Mobilisés contre la réforme voulue par le gouvernement, les éboueurs d'un grand nombre d'arrondissements de Paris, ainsi que des centres de traitement de déchets de la capitale, ont voté, mardi, la reconduction de leur grève "au moins jusqu'au 20 mars", à l'issue d'une assemblée générale sur le site d'incinération d'Ivry-sur-Seine (Val-de-Marne).
Dans une déclaration, à l'issue du conseil des ministres, ce mercredi, le porte-parole du gouvernement, Olivier Véran, a estimé que "la responsabilité politique" des conséquences de la grève des éboueurs "incombe à la mairie de Paris".
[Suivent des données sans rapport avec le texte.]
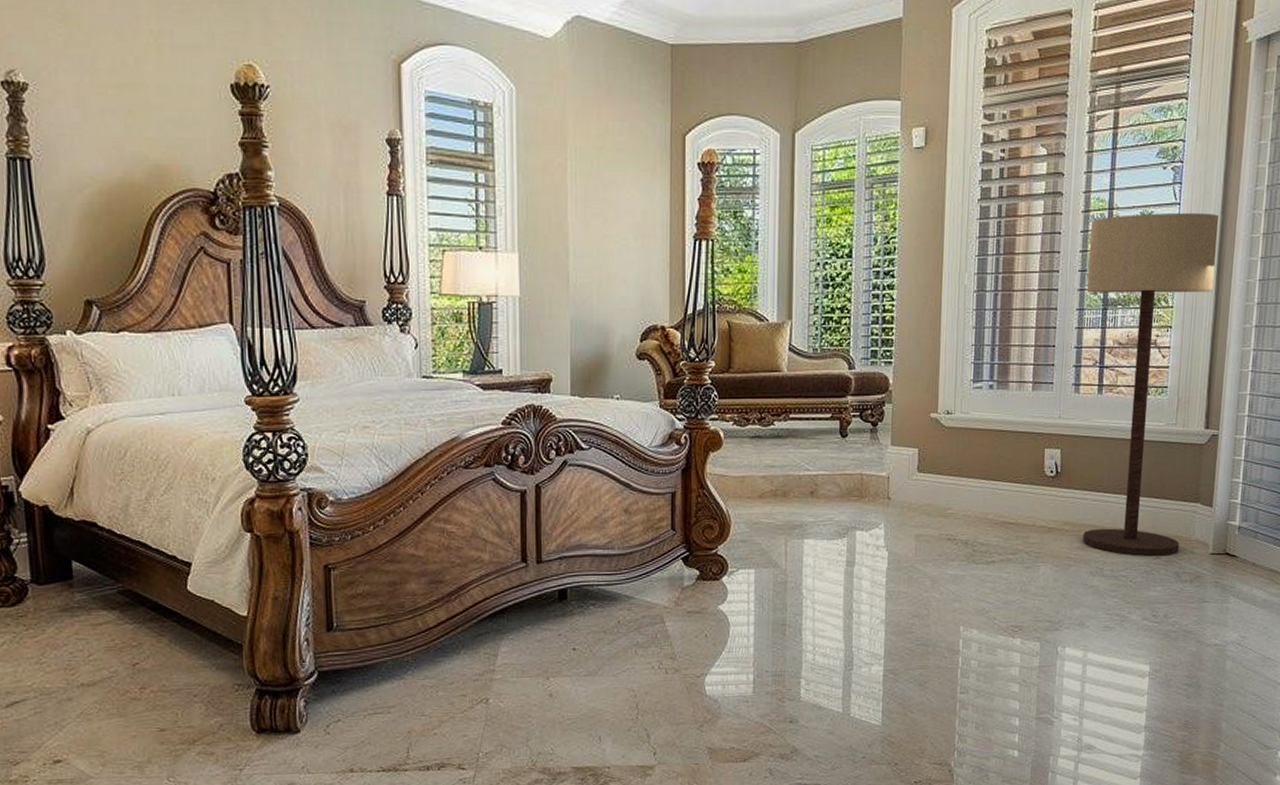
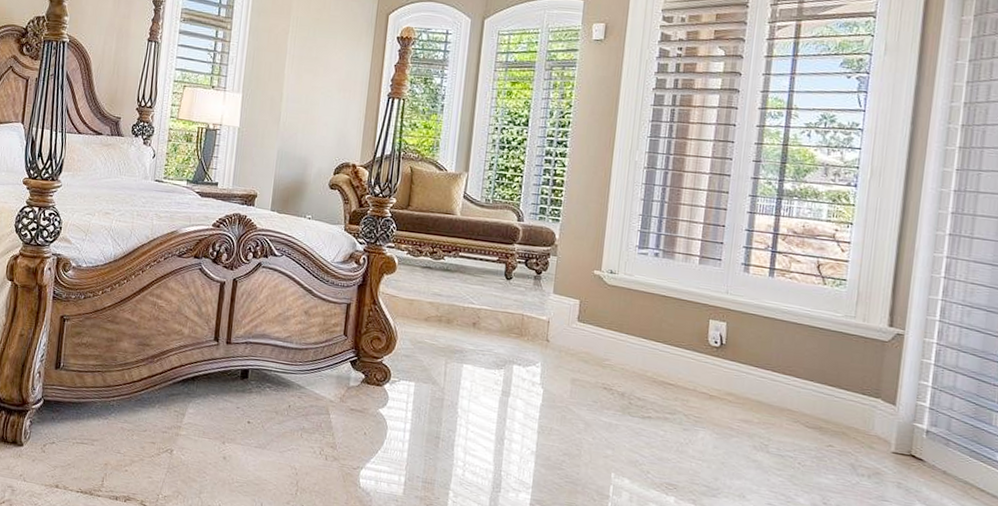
floor lamp: present [1083,212,1219,556] -> none [747,115,909,446]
Le porte-parole a tenu à rappeler le soutien à la grève des éboueurs, exprimé, mardi, par le premier adjoint à la Maire de Paris, Emmanuel Grégoire.
En réponse aux accusations du gouvernement, Emmanuel Grégoire, avait déclaré qu'il "y a un moyen très simple pour que les poubelles soient ramassées : il suffit que le gouvernement annonce qu'il renonce à la réforme des retraites et les poubelles seront ramassées dans l'instant", avait-il souligné.
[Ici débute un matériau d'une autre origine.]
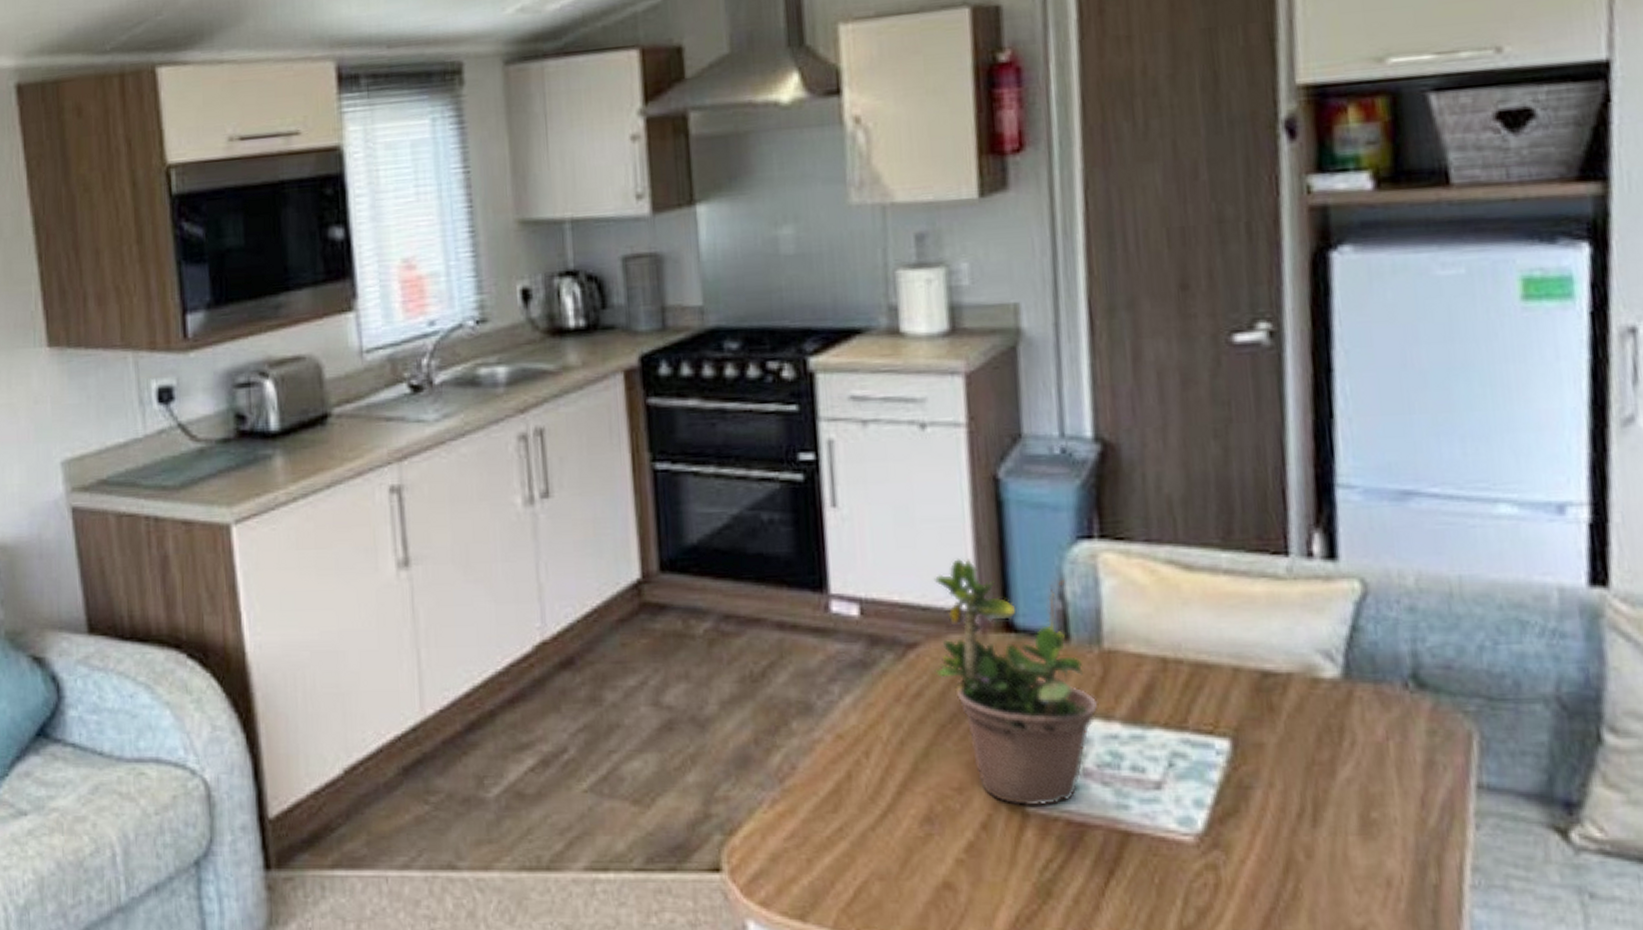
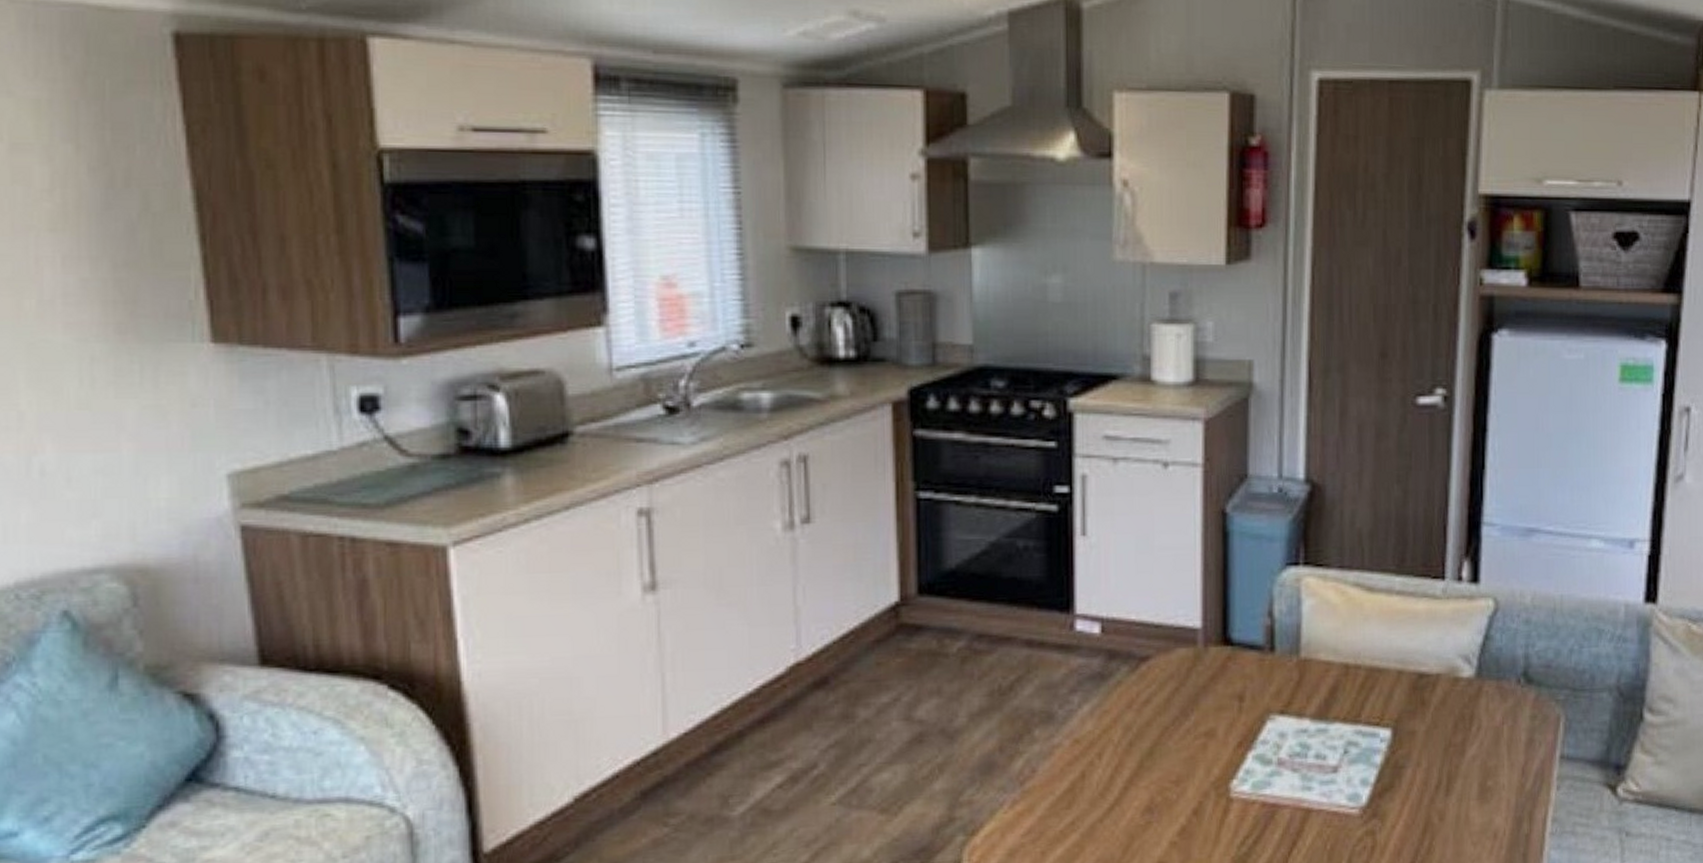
potted plant: present [933,540,1099,806] -> none [1162,566,1294,793]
Mardi soir, le ministre de l’Intérieur, Gérald Darmanin, a demandé à la maire de Paris, Anne Hidalgo, de réquisitionner des éboueurs afin de procéder à la collecte des ordures ménagères qui s’accumulent sur les trottoirs de la capitale.
Le ministre a ajouté que si la ville de Paris ne répond pas à sa demande, l’État se substituera à l'autorité locale et procédera lui-même à des réquisitions de personnels.